My goal is to share my views on the API value chain and the issues affecting their development, manufacture, and distribution. How might we develop and manufacture APIs at minimal cost and optimal quality, the first time and all the time?

In other words, I’ll explore how we can bring a QbD approach to the API world.

First, we have to accept the fact that QbD is not a technology toolkit (I’ve been horrified by the number of articles I see describing QbD as a technology platform!) but, rather, a disciplined way of incorporating the fundamentals of chemistry and chemical engineering. Done right, it will create a process that yields quality product consistently, and despite variations in raw material sources, but will meet established quality specifications.

Through these posts, I’ll present my view of the ideal path to consistently safe and high-quality APIs. Some readers will disagree with my views, and some will have better ideas. I hope that you will share them! My intent is not to challenge, but to review a process that will be required if we are to continue to produce quality products, consistently, at the lowest cost, using sustainable and safe processes.

Surely our creativity, imagination, and ingenuity will allow this to happen. But this process can’t just start at the end of the chain. It must start with the API, which, after all, defines each drug.
First, let’s quickly review API manufacturing. Active content in a tablet ranging from fractions of a milligram to hundreds of milligrams results in variable annual demand for APIs (from a few to more than 100,000 kilograms). In isolation, these numbers might not mean much, but they are critical in process design and production planning.

Unfortunately, other things get in the way, too, particularly the reliance on “Quality by Analysis,” or the common practice of analyzing every step of a reaction process to ensure that the process is progressing as expected. This “Analysis Paralysis” approach is already inefficient. But it stifles innovation and creates ripples of inefficiency in other business areas, including how we manage our supply chains and use capital equipment and other assets.

Under “AP” mode, our focus is on complying with regulations for safety, health, and the environment, rather than optimizing our processes so that they exceed regulatory expectations and enable continuous improvement.

As engineers, chemists, and other trained scientists, we learn the fundamentals that allow us to use QbD methods to design processes. However, we still don’t incorporate them fully into day-to-day operations. This isn’t because they’re not good ideas, but because business practices blind us to the need to optimize.
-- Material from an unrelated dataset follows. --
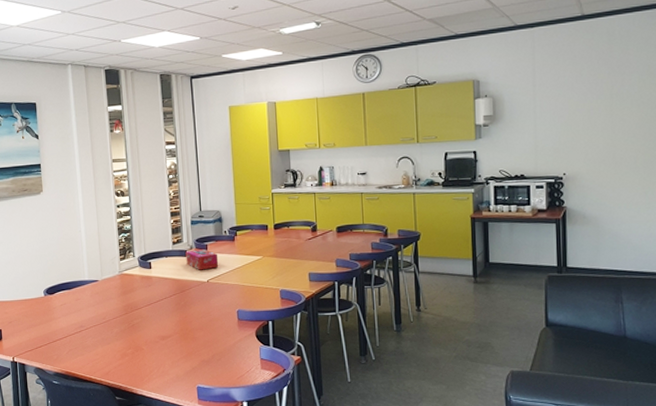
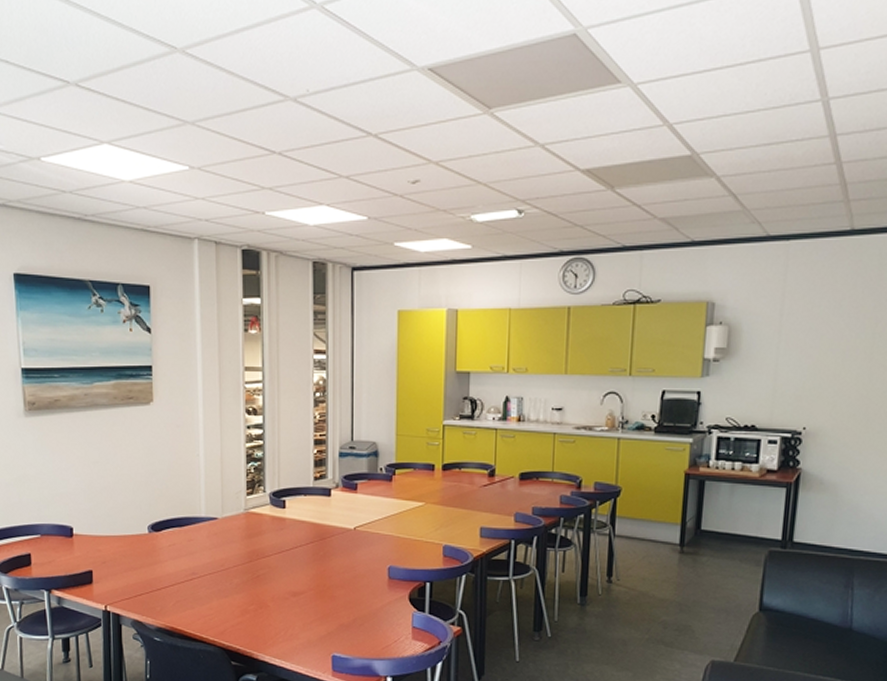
tissue box: present [185,249,219,270] -> none [330,489,370,515]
At a time when blockbusters (drugs whose annual sales are a billion or more dollars) are coming off patent right and left, why are we are still stuck in the mindset of finding and developing new blockbusters? Some new drugs, recently approved by FDA, serve only 3,000 patients worldwide.

In the early 20th century, demand was focused on the developed nations. Patents could be fully enforced, and there was minimal threat from developing nations.
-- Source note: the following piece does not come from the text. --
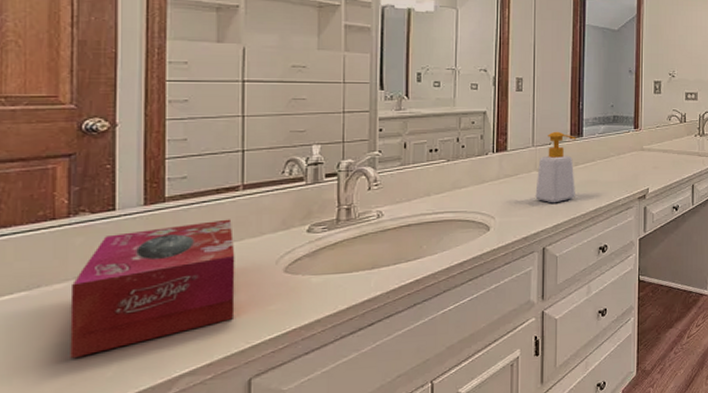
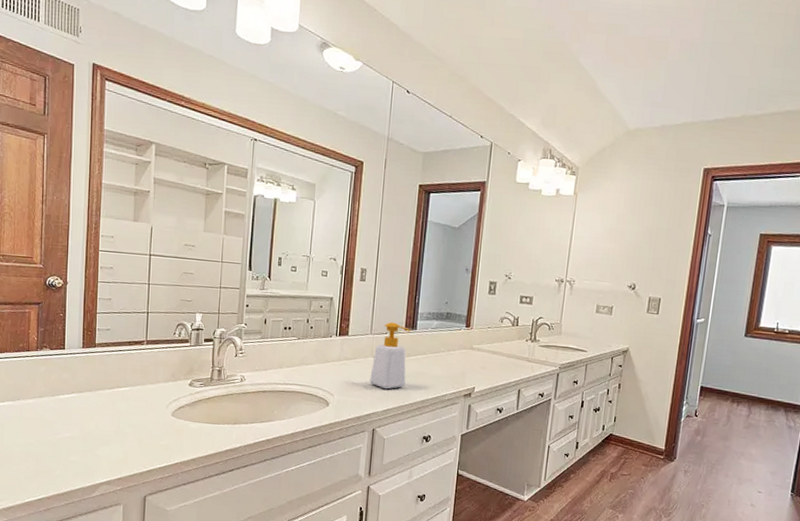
tissue box: present [70,219,235,359] -> none [35,366,139,456]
Since the single API volume per site was generally low, it made sense to manufacture the APIs in batch mode, using the same or similar equipment that was used to produce non-drug products and fine or specialty chemicals. There was minimal consideration about the manufacturing technologies, because the costs related to inefficiency and regulatory compliance could be passed on to the customers. Profits were high, as the pricing was based on need rather than competition.

In the early 2000s, the playing field began to change. With patents expiring or being challenged, more countries placing price controls on pharmaceuticals, and new drug pipelines drying out, many companies are scrambling to prop up their balance sheets. One way they do this is through acquisitions, an unproven strategy that often yields only short-term results. Acquisitions are not going to increase pharma's new drug development success rate.

Business realities are changing rapidly today, and pharma must capitalize on opportunities that it has been ignoring for decades. The time has come to bring innovation to both API and finished drug manufacturing, and to bring more jobs back onshore, whether that shore is North America, Europe, or (as costs of doing business there continue to increase) China or India.